Badan Pengusahaan (BP) Batam menuntaskan penanganan 29 titik banjir di Kota Batam, Kepulauan Riau, melalui serangkaian proyek perbaikan dan normalisasi drainase. Sebanyak 15 paket pekerjaan konstruksi telah diselesaikan untuk memulihkan fungsi aliran air di sejumlah kawasan rawan genangan.
BATAM — Upaya mengurangi risiko genangan di Kota Batam menunjukkan hasil. BP Batam melaporkan 29 titik banjir telah ditangani lewat berbagai pekerjaan infrastruktur, mulai dari peningkatan drainase hingga pembangunan bangunan pelintas.
Direktur Diseminasi Informasi dan Hubungan Antar Lembaga BP Batam, Sthefani Barlian, menyebutkan penanganan itu mencakup 15 paket pekerjaan konstruksi, tiga paket pemeliharaan dan normalisasi drainase, serta satu paket kontrak payung untuk pembangunan drainase dan bangunan pelintas.
Proyek yang Sudah Rampung Dikerjakan
Beberapa proyek konstruksi yang telah selesai antara lain peningkatan drainase di kawasan Melcem Batu Ampar dan peningkatan saluran drainase Simpang Kabil.

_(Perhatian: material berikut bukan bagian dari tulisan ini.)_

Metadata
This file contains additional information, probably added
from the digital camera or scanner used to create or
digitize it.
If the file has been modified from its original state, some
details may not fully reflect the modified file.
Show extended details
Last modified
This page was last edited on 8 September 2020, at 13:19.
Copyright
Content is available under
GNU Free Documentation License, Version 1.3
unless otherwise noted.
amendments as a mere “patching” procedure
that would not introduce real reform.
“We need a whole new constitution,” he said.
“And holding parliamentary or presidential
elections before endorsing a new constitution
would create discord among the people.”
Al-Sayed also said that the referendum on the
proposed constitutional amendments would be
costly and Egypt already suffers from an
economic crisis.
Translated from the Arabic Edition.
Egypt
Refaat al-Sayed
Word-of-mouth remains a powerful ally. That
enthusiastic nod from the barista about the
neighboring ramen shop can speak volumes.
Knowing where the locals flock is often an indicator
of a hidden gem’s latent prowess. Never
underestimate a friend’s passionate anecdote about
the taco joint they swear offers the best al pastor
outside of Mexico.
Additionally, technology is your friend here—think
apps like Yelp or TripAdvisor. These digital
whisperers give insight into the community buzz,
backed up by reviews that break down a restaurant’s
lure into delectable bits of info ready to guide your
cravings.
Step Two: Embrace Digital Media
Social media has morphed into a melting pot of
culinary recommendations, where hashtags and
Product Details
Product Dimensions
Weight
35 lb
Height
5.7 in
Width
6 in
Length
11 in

Pembangunan jembatan Jalan Raja Ali Kelana serta peningkatan saluran drainase antara Cendana dan KDA juga sudah dituntaskan.

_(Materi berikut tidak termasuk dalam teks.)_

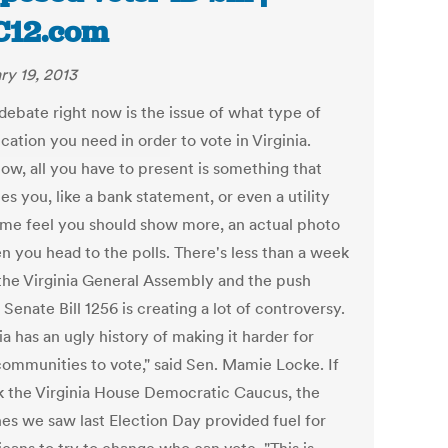
C12.com
ry 19, 2013
debate right now is the issue of what type of
ication you need in order to vote in Virginia.
now, all you have to present is something that
ies you, like a bank statement, or even a utility
Some feel you should show more, an actual photo
n you head to the polls. There's less than a week
n the Virginia General Assembly and the push
Senate Bill 1256 is creating a lot of controversy.
ia has an ugly history of making it harder for
ommunities to vote," said Sen. Mamie Locke. If
k the Virginia House Democratic Caucus, the
nes we saw last Election Day provided fuel for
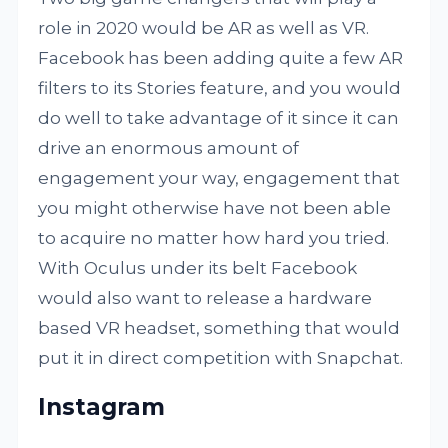
role in 2020 would be AR as well as VR.
Facebook has been adding quite a few AR
filters to its Stories feature, and you would
do well to take advantage of it since it can
drive an enormous amount of
engagement your way, engagement that
you might otherwise have not been able
to acquire no matter how hard you tried.
With Oculus under its belt Facebook
would also want to release a hardware
based VR headset, something that would
put it in direct competition with Snapchat.
Instagram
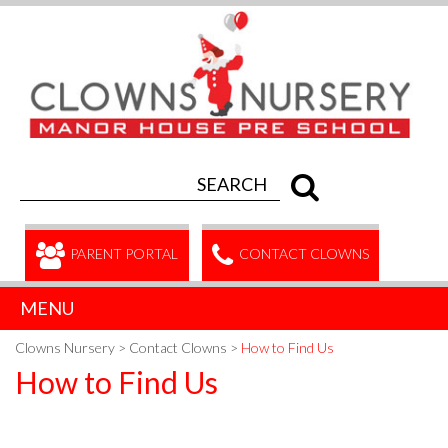
PARENT PORTAL
CONTACT CLOWNS
MENU
Clowns Nursery
>
Contact Clowns
>
How to Find Us
How to Find Us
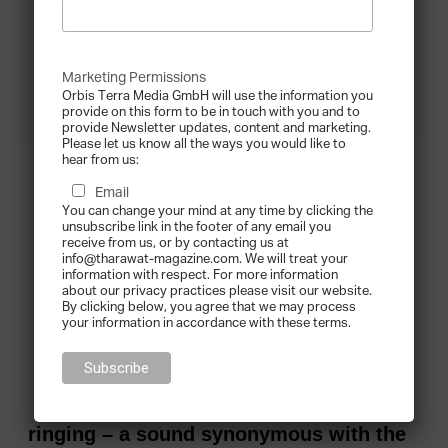
Marketing Permissions
Orbis Terra Media GmbH will use the information you
provide on this form to be in touch with you and to
provide Newsletter updates, content and marketing.
Please let us know all the ways you would like to
hear from us:
Email
You can change your mind at any time by clicking the
unsubscribe link in the footer of any email you
receive from us, or by contacting us at
info@tharawat-magazine.com. We will treat your
information with respect. For more information
about our privacy practices please visit our website.
By clicking below, you agree that we may process
your information in accordance with these terms.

Untuk paket pemeliharaan dan normalisasi, pekerjaan dilakukan di kawasan Simpang Helm dan Kampung Mangga melalui pembangunan box culvert crossing. Sementara itu, paket kontrak payung mencakup pembangunan bangunan pelintas di Kampung Jabi.

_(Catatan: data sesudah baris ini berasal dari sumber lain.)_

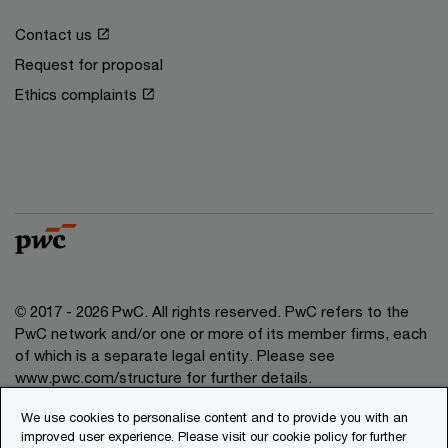
Contact us
Request for proposal
Ethics complaints
© 2017 - 2026 PwC. All rights reserved. PwC refers to the
PwC network and/or one or more of its member firms, each
of which is a separate legal entity. Please see
www.pwc.com/structure for further details.
We use cookies to personalise content and to provide you with an
Privacy
improved user experience. Please visit our cookie policy for further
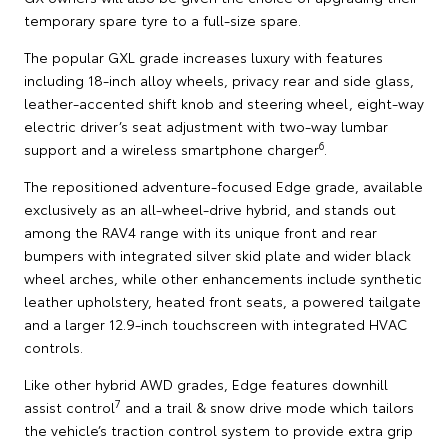
temporary spare tyre to a full-size spare.
The popular GXL grade increases luxury with features
including 18-inch alloy wheels, privacy rear and side glass,
leather-accented shift knob and steering wheel, eight-way
electric driver’s seat adjustment with two-way lumbar
6
support and a wireless smartphone charger
.
The repositioned adventure-focused Edge grade, available
exclusively as an all-wheel-drive hybrid, and stands out
among the RAV4 range with its unique front and rear
bumpers with integrated silver skid plate and wider black
wheel arches, while other enhancements include synthetic
leather upholstery, heated front seats, a powered tailgate
and a larger 12.9-inch touchscreen with integrated HVAC
controls.
Like other hybrid AWD grades, Edge features downhill
7
assist control
and a trail & snow drive mode which tailors
the vehicle’s traction control system to provide extra grip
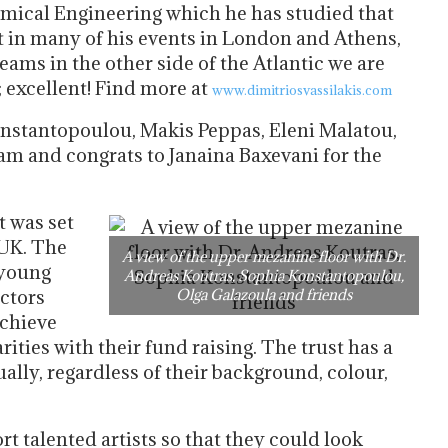
emical Engineering which he has studied that
t in many of his events in London and Athens,
eams in the other side of the Atlantic we are
 excellent! Find more at
www.dimitriosvassilakis.com
onstantopoulou, Makis Peppas, Eleni Malatou,
am and congrats to Janaina Baxevani for the
It was set
 UK. The
A view of the upper mezanine floor with Dr.
 young
Andreas Koutras, Sophia Konstantopoulou,
actors
Olga Galazoula and friends
achieve
arities with their fund raising. The trust has a
qually, regardless of their background, colour,
rt talented artists so that they could look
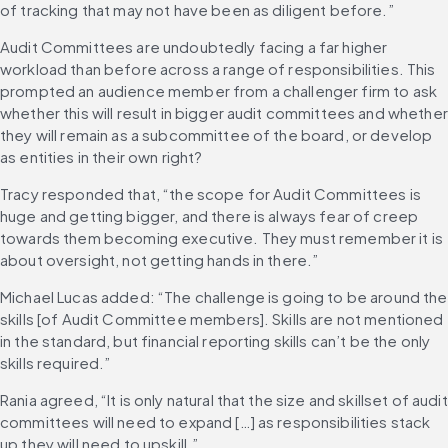
of tracking that may not have been as diligent before.”
Audit Committees are undoubtedly facing a far higher 
workload than before across a range of responsibilities. This 
prompted an audience member from a challenger firm to ask 
whether this will result in bigger audit committees and whether 
they will remain as a subcommittee of the board, or develop 
as entities in their own right?
Tracy responded that, “the scope for Audit Committees is 
huge and getting bigger, and there is always fear of creep 
towards them becoming executive. They must remember it is 
about oversight, not getting hands in there.”
Michael Lucas added: “The challenge is going to be around the 
skills [of Audit Committee members]. Skills are not mentioned 
in the standard, but financial reporting skills can’t be the only 
skills required.”
Rania agreed, “It is only natural that the size and skillset of audit 
committees will need to expand […] as responsibilities stack 
up they will need to upskill.”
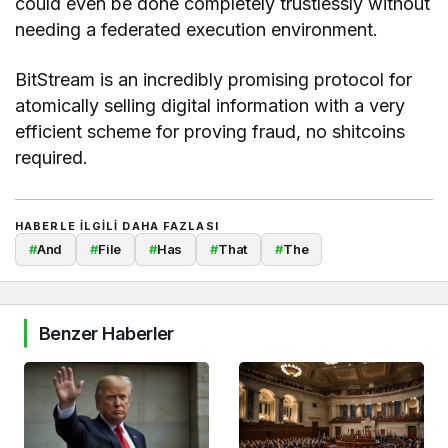
could even be done completely trustlessly without
needing a federated execution environment.
BitStream is an incredibly promising protocol for
atomically selling digital information with a very
efficient scheme for proving fraud, no shitcoins
required.
HABERLE ILGILI DAHA FAZLASI
#
And
#
File
#
Has
#
That
#
The
Benzer Haberler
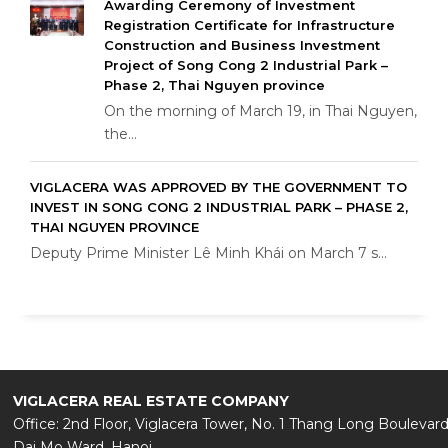
Awarding Ceremony of Investment
Registration Certificate for Infrastructure
Construction and Business Investment
Project of Song Cong 2 Industrial Park –
Phase 2, Thai Nguyen province
On the morning of March 19, in Thai Nguyen,
the...
VIGLACERA WAS APPROVED BY THE GOVERNMENT TO
INVEST IN SONG CONG 2 INDUSTRIAL PARK – PHASE 2,
THAI NGUYEN PROVINCE
Deputy Prime Minister Lê Minh Khái on March 7 s...
VIGLACERA REAL ESTATE COMPANY
Office: 2nd Floor, Viglacera Tower, No. 1 Thang Long Boulevard
Dai Mo Ward, Hanoi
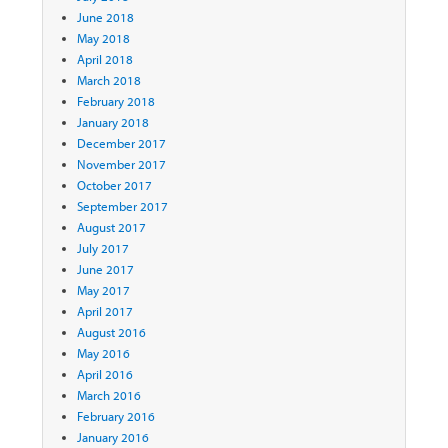
June 2018
May 2018
April 2018
March 2018
February 2018
January 2018
December 2017
November 2017
October 2017
September 2017
August 2017
July 2017
June 2017
May 2017
April 2017
August 2016
May 2016
April 2016
March 2016
February 2016
January 2016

Penanganan Banjir Tak Bisa Parsial
Sthefani menegaskan bahwa mengatasi genangan tidak cukup hanya dengan membenahi lokasi yang terdampak. Menurutnya, penyelesaian setiap titik genangan harus mempertimbangkan keseluruhan sistem drainase yang memengaruhi aliran air di kawasan tersebut.
“Penanganan titik genangan pada dasarnya merupakan bagian dari pembenahan sistem drainase secara menyeluruh. Karena itu, penyelesaian setiap titik genangan perlu mempertimbangkan keseluruhan sistem yang memengaruhi aliran air di kawasan tersebut,” ujar Sthefani saat dihubungi di Batam, Jumat.
Kondisi itu membuat sebagian pekerjaan membutuhkan proses bertahap dan tidak selalu dapat diselesaikan dalam satu kali pengerjaan.
Evaluasi Lapangan Terus Dilakukan
Deputi Bidang Infrastruktur BP Batam, Mouris Limanto, mengatakan tim teknis terus melakukan evaluasi berkala di lapangan. Hal ini dilakukan agar formulasi penanganan tepat sasaran sesuai kondisi aktual setiap kawasan.
“Tim teknis kami akan terus melakukan evaluasi berkala di lapangan agar formulasi penanganan tepat sasaran sesuai kondisi aktual,” kata Mouris.
Peran Masyarakat Menjaga Drainase
Wakil Kepala BP Batam, Li Claudia Chandra, mengingatkan bahwa pembenahan infrastruktur harus berorientasi pada kenyamanan aktivitas harian warga. Ia juga menyoroti pentingnya peran aktif masyarakat dalam menjaga kebersihan lingkungan agar fungsi drainase tetap optimal.
“Pembenahan infrastruktur yang kita lakukan harus berorientasi pada kenyamanan aktivitas harian warga. Di saat yang sama, peran aktif masyarakat dalam menjaga kebersihan lingkungan sangat dibutuhkan agar fungsi drainase tetap optimal,” katanya.
Penanganan 29 titik banjir ini merupakan bagian dari upaya BP Batam bersama Pemkot Batam dalam membenahi infrastruktur dasar sekaligus mengurangi risiko genangan di berbagai kawasan.